Instructions to follow: Every line of the data is to be transcribed as it stands.

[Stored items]
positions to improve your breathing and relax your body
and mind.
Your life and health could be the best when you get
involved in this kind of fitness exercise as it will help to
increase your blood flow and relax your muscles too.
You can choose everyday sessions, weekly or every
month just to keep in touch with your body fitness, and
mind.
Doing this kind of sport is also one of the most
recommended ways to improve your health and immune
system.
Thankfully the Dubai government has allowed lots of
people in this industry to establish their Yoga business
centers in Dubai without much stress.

The completed task:
positions to improve your breathing and relax your body
and mind.
Your life and health could be the best when you get
involved in this kind of fitness exercise as it will help to
increase your blood flow and relax your muscles too.
You can choose everyday sessions, weekly or every
month just to keep in touch with your body fitness, and
mind.
Doing this kind of sport is also one of the most
recommended ways to improve your health and immune
system.
Thankfully the Dubai government has allowed lots of
people in this industry to establish their Yoga business
centers in Dubai without much stress.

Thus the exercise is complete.